I bought a house built in 1990 which has plastic drain lines.  The bathroom drain line runs across the width of the house in the joists below the second floor.  The horizontal run is about 35 feet.  When someone takes a hot shower, the drain pipe makes a loud ticking as I would expect from thermal expansion.  It is pretty objectionable.  If I were to try to do something about it, I am guessing to expose it at the side wall where it makes the turn to go down beside the first floor wall is the most likely place it is under compression.  If I can relieve the cramping that is where I am likely to find it.  Right?

The ticking eventually ends if more showers are taken, but it persists for minutes with the first one.

Where this pipe leaves the side wall and enters the unfinished basement, and becomes visible, it is 4" schedule 40 pipe.  It should be suspended with metal strapping up in the joist space, shouldn't it, with a gentle grade of about 1" per 10'.

The other upstairs bathroom also does the same, but much less loudly.
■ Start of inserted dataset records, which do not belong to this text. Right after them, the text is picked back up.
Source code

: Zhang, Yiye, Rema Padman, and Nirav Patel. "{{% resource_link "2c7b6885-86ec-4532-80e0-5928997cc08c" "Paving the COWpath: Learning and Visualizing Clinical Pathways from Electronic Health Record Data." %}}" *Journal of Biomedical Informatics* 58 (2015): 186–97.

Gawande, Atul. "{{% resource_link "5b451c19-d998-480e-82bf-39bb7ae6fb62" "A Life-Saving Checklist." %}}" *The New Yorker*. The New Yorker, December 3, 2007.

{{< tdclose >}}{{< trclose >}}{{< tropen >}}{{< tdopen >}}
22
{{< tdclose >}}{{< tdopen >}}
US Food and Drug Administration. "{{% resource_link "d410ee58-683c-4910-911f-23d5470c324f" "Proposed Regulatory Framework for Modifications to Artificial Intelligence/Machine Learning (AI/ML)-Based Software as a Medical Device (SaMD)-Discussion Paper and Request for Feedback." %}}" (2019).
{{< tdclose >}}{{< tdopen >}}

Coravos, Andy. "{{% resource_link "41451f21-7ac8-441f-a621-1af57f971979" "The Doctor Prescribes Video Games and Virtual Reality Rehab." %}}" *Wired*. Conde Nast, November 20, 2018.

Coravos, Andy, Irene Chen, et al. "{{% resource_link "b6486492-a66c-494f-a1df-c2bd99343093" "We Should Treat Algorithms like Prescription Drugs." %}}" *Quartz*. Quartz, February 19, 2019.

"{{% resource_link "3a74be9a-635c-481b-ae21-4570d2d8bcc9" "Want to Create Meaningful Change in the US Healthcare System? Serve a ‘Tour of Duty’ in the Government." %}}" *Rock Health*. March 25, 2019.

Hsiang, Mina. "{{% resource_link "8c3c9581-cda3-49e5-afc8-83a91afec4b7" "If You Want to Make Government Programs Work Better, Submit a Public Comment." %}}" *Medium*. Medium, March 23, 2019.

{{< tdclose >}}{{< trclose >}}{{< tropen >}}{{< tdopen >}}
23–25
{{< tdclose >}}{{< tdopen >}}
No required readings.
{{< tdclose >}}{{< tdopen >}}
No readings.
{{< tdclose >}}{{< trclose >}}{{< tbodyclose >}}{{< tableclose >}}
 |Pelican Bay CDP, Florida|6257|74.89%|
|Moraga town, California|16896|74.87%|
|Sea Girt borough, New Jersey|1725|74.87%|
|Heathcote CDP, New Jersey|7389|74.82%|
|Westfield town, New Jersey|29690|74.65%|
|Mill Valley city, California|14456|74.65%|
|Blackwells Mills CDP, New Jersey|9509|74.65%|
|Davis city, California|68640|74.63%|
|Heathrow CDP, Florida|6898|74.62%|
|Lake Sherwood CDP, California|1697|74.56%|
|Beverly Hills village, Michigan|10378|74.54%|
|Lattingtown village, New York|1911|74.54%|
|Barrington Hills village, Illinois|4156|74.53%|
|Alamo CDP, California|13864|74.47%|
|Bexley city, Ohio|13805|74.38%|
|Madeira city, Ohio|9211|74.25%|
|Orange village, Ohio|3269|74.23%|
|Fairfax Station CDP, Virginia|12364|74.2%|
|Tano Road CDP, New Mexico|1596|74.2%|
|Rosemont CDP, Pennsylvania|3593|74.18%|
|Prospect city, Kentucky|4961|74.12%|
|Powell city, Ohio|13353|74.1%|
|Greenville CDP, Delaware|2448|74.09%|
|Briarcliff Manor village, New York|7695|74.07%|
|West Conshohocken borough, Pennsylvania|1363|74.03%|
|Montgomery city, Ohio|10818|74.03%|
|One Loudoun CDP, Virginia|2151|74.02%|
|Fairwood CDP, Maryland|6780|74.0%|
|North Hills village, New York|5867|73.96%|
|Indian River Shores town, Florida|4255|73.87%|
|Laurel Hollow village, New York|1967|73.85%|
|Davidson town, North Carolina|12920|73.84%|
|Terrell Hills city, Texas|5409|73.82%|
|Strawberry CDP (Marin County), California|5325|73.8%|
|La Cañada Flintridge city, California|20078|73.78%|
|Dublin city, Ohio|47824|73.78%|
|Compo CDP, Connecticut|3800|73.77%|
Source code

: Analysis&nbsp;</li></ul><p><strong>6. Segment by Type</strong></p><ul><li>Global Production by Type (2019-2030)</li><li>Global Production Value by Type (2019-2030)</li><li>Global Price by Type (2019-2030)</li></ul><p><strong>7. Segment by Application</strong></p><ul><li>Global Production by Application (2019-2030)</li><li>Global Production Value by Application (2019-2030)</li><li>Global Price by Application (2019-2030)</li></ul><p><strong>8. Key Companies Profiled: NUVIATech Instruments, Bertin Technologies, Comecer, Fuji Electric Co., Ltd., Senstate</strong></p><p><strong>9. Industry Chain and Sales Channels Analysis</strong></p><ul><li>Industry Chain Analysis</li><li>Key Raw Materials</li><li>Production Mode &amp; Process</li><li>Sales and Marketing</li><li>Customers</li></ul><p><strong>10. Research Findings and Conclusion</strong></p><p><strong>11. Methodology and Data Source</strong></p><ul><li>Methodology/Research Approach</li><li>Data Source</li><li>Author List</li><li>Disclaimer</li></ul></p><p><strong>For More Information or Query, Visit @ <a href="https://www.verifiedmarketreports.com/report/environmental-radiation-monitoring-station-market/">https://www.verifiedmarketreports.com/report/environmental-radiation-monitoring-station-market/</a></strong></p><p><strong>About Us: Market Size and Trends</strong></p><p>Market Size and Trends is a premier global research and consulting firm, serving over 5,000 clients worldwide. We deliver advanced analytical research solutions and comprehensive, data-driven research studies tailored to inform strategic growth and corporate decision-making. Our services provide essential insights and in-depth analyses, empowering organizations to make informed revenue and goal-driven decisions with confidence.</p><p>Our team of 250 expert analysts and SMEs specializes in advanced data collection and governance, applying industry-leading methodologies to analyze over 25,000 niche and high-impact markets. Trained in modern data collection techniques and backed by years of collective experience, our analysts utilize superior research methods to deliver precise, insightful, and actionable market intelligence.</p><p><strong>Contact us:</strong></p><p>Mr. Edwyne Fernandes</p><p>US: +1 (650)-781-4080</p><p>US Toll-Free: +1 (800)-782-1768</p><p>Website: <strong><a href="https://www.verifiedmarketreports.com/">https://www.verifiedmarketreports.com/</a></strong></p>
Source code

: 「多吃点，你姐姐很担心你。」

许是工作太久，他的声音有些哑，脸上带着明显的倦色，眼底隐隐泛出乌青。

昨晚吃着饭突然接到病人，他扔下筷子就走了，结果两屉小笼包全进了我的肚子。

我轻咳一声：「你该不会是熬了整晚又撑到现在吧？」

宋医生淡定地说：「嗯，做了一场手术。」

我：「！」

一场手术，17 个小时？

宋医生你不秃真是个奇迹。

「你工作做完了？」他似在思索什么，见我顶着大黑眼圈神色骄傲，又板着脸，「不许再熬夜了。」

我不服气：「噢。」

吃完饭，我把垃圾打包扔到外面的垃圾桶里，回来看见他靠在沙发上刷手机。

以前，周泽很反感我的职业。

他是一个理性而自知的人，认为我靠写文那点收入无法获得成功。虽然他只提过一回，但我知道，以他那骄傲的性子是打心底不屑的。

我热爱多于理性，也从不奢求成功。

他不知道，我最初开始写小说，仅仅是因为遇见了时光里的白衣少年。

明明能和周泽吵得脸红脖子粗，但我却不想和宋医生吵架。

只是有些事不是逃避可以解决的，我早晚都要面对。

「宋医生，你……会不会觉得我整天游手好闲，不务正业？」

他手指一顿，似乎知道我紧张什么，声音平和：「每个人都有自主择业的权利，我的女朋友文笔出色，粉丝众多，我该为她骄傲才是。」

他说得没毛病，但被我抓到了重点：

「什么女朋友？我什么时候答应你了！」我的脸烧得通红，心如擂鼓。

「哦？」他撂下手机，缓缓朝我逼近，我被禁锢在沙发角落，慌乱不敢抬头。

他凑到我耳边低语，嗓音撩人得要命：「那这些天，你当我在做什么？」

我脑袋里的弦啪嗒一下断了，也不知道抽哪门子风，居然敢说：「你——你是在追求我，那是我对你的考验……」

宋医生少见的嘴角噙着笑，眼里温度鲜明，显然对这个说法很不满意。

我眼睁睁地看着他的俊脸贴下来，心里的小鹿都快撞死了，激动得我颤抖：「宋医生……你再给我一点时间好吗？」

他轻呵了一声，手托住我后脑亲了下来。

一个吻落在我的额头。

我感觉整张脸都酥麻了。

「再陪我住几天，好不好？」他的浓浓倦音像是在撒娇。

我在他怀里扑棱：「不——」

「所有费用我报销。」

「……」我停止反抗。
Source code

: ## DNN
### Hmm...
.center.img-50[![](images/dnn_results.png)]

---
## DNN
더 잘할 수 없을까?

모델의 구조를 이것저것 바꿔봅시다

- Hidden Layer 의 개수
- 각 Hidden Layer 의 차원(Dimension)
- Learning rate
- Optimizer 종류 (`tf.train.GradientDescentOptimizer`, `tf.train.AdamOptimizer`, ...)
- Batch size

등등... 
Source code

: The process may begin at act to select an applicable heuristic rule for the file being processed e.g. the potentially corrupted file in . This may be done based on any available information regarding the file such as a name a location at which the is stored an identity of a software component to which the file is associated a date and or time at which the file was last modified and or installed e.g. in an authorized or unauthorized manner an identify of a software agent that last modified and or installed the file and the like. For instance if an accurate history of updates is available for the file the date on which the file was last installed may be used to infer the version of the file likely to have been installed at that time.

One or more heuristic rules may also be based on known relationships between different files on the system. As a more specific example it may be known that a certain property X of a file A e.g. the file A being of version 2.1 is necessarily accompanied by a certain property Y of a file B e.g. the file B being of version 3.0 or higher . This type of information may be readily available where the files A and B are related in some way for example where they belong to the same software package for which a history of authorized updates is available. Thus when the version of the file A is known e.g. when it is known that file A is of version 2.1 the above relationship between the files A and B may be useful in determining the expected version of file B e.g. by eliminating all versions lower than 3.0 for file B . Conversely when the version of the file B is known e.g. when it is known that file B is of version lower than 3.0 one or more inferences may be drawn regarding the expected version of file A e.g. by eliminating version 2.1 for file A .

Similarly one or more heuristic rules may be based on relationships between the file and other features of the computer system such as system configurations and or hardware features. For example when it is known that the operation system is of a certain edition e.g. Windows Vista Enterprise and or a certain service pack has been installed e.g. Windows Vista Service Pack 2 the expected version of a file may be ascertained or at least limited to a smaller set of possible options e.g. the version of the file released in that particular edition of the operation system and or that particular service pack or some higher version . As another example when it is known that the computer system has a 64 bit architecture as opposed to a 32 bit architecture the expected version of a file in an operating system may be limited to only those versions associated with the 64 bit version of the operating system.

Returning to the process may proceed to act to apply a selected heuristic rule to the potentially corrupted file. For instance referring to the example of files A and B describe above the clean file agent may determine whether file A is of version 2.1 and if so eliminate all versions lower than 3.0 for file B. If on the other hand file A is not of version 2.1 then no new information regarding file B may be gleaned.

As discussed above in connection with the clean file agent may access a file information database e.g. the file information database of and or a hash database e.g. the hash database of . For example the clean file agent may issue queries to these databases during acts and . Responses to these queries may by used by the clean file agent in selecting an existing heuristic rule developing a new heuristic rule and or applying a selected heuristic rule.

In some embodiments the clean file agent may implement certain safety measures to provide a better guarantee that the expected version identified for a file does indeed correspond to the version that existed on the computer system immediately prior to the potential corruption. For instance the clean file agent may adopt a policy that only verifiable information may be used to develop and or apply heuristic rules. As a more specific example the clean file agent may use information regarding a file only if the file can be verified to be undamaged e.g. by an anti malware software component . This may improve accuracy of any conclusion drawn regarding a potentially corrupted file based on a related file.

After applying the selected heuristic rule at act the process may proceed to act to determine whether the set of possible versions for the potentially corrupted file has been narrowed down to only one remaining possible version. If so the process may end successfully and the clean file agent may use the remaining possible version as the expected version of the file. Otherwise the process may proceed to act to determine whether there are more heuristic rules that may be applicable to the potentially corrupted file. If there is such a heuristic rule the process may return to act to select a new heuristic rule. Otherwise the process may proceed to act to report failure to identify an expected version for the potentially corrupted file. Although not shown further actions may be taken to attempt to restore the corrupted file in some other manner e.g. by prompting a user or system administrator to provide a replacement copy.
Unfortunately, this house has crown molding on the first floor, where I think I need to access the drain pipes.  That means it will be considerably more work to repair any holes I create.


----------



## inspectorD (Mar 24, 2009)

The ticking is from thermal expansion. Usually from the hangers which support the pipe, or from rubbing against any wood next to it. 
You should not use metal straps for plastic lines. They wear the pipe out and cause leaks over time from the movement. Go to your plumbing supply house in your area and tell them the issue, not the big box stores. They make hangers for this issue.
Good luck.


----------



## edlank (Mar 26, 2009)

Thanks for the response.  The ticking is so loud, I cannot imagine it comes from sliding of the pipe in a hangar strap.  I suspect the pipe is sliding against a joist.  I wonder if the right angle to turn down the wall is tight up against the side wall and under considerable compression when it expands.  I will try to localize the origin of the sound...I do not want to create many holes in the ceiling.


----------